▸ Study text
<<<<
Platforms reviewed on this website I am currently investing with, or I have invested with in the past. You can see with full transparency on my Portfolio Returns page which assets & platforms I am invested with (or have previously been invested with) at any point in time. I am not paid a fee by any of the companies to write reviews, so the reviews are unbiased and purely based on my own personal experiences.

Please read my full website Disclaimer before making investment decisions.

3 thoughts on “Investment Portfolios Update, January 2022”

  1. Richard of Sussex

    Hi Mark,
    Great blog as usual, and hope you too had a happy xmas/ New Year period.

    I like your new site format; it’s very neat to be able to click straight to the latest updates from the P2P Panel.
    Like yourself, I’m still very happy with CP and KL, easily my two biggest investments. And I’ve also noticed the lag-phase for UB investments has improved.
    Fortunately, I’m almost fully out of AC; there have been far too many defaults from the small/ medium businesses, particularly in the hospitality sector. Very sad for those concerned.
    Regarding EM, my only concern is the lack of diversification. I note that your £20k in EM is spread over 14 loans, averaging at over £1,400 per loan. To me that sounds rather a lot, especially as there’s not a huge amount of info on each loan. Anyway, I’m just holding £1k in EM at the mo.

    One day soon I will look carefully at your whisky recommendation (and use your link), but I’ll have to persuade her indoors first. She totally gets property and P2P, but not investing in whisky!
>>>>
▸ Apply what you read
(1) Rewrite the paragraph of the blog excerpt that begins "Platforms reviewed on this website" as a shorter version that keeps its main facts.
(2) According to the commenter in the blog excerpt, across how many loans is the £20k in EM spread?
(3) Transcribe the passage of the blog excerpt starting with "Fortunately, I’m almost" and going on through "investing in whisky!".

▸ Entries shown
<<<<
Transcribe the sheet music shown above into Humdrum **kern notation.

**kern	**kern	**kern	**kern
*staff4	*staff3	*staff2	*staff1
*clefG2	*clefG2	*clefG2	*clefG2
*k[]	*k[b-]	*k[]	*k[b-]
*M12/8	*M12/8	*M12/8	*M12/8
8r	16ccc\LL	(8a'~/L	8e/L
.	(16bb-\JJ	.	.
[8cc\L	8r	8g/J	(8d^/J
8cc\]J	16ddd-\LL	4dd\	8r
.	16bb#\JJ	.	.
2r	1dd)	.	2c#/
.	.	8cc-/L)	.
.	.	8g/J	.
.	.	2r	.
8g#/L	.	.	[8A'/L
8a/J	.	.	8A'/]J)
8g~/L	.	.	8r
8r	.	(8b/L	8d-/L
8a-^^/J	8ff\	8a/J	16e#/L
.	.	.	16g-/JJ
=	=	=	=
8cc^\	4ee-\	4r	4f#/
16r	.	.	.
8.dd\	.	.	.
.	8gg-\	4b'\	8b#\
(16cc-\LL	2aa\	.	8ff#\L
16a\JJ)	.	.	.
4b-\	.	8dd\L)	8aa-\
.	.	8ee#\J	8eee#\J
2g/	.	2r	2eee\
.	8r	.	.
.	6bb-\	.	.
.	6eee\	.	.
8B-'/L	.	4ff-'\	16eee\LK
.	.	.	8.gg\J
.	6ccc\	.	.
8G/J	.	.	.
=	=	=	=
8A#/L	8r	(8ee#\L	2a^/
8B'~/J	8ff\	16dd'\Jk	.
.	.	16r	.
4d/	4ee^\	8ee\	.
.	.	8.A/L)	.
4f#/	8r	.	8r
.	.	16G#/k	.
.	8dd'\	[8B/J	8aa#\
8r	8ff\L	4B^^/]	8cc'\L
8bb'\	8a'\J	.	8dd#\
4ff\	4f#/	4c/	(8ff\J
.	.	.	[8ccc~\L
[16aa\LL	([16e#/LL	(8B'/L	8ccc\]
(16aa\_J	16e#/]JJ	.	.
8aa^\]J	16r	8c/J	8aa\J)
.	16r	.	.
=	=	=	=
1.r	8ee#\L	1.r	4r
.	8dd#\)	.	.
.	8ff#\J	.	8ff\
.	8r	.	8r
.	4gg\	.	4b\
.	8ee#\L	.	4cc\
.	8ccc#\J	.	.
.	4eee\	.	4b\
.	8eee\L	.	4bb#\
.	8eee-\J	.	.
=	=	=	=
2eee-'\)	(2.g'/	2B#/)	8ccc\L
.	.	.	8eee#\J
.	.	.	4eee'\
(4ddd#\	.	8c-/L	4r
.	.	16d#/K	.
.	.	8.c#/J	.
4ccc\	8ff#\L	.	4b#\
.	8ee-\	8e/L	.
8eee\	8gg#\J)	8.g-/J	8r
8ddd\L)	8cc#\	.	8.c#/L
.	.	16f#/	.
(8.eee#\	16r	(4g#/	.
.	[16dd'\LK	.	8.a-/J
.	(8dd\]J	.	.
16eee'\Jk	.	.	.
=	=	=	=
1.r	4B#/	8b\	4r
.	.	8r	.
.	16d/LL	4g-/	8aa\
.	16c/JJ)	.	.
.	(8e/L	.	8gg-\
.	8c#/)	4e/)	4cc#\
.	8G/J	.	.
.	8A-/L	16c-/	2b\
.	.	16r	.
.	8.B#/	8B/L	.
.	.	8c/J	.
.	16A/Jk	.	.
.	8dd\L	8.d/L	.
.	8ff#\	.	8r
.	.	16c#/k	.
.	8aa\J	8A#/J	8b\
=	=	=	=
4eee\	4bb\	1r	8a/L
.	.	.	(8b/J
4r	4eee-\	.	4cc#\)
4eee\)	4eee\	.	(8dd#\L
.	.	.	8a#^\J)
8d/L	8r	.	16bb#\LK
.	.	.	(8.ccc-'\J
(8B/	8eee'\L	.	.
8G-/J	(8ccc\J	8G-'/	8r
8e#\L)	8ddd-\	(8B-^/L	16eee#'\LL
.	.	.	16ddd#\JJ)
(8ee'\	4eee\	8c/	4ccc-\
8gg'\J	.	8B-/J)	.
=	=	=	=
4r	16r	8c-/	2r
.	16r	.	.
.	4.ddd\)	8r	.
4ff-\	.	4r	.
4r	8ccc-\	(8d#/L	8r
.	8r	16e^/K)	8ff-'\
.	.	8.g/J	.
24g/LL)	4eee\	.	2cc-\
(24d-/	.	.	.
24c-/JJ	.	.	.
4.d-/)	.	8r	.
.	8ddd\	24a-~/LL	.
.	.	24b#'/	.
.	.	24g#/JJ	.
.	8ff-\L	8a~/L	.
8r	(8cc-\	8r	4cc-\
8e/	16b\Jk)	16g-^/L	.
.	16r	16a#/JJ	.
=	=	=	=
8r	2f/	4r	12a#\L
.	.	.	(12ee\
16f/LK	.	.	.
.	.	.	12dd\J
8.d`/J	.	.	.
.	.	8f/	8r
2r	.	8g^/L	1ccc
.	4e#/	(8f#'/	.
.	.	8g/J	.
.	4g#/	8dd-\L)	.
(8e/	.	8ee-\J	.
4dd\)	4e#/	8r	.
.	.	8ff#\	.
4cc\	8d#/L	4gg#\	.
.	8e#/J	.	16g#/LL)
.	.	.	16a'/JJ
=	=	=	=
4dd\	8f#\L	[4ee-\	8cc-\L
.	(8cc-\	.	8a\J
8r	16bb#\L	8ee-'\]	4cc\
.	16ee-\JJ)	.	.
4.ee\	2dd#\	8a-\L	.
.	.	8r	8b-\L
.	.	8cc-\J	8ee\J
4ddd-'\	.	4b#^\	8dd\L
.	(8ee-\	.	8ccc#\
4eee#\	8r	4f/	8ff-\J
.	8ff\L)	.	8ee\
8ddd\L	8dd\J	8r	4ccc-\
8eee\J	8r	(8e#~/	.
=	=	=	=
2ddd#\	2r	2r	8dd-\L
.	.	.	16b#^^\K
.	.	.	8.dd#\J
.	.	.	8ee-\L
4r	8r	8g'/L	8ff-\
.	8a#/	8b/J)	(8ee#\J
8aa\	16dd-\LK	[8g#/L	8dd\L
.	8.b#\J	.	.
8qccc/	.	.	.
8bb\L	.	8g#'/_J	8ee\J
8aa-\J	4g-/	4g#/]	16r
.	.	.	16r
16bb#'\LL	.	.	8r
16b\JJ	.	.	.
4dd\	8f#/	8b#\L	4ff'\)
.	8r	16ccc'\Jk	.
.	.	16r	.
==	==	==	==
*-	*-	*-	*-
>>>>
▸ Activity answers
(1) The reviewed platforms are ones the author currently invests with or has invested with before. The Portfolio Returns page openly shows which assets and platforms the author holds, or has held, at any point. No company pays the author to write reviews, so the reviews are unbiased and based only on personal experience.

(2) 14 loans.

(3)
Fortunately, I’m almost fully out of AC; there have been far too many defaults from the small/ medium businesses, particularly in the hospitality sector. Very sad for those concerned.
    Regarding EM, my only concern is the lack of diversification. I note that your £20k in EM is spread over 14 loans, averaging at over £1,400 per loan. To me that sounds rather a lot, especially as there’s not a huge amount of info on each loan. Anyway, I’m just holding £1k in EM at the mo.

    One day soon I will look carefully at your whisky recommendation (and use your link), but I’ll have to persuade her indoors first. She totally gets property and P2P, but not investing in whisky!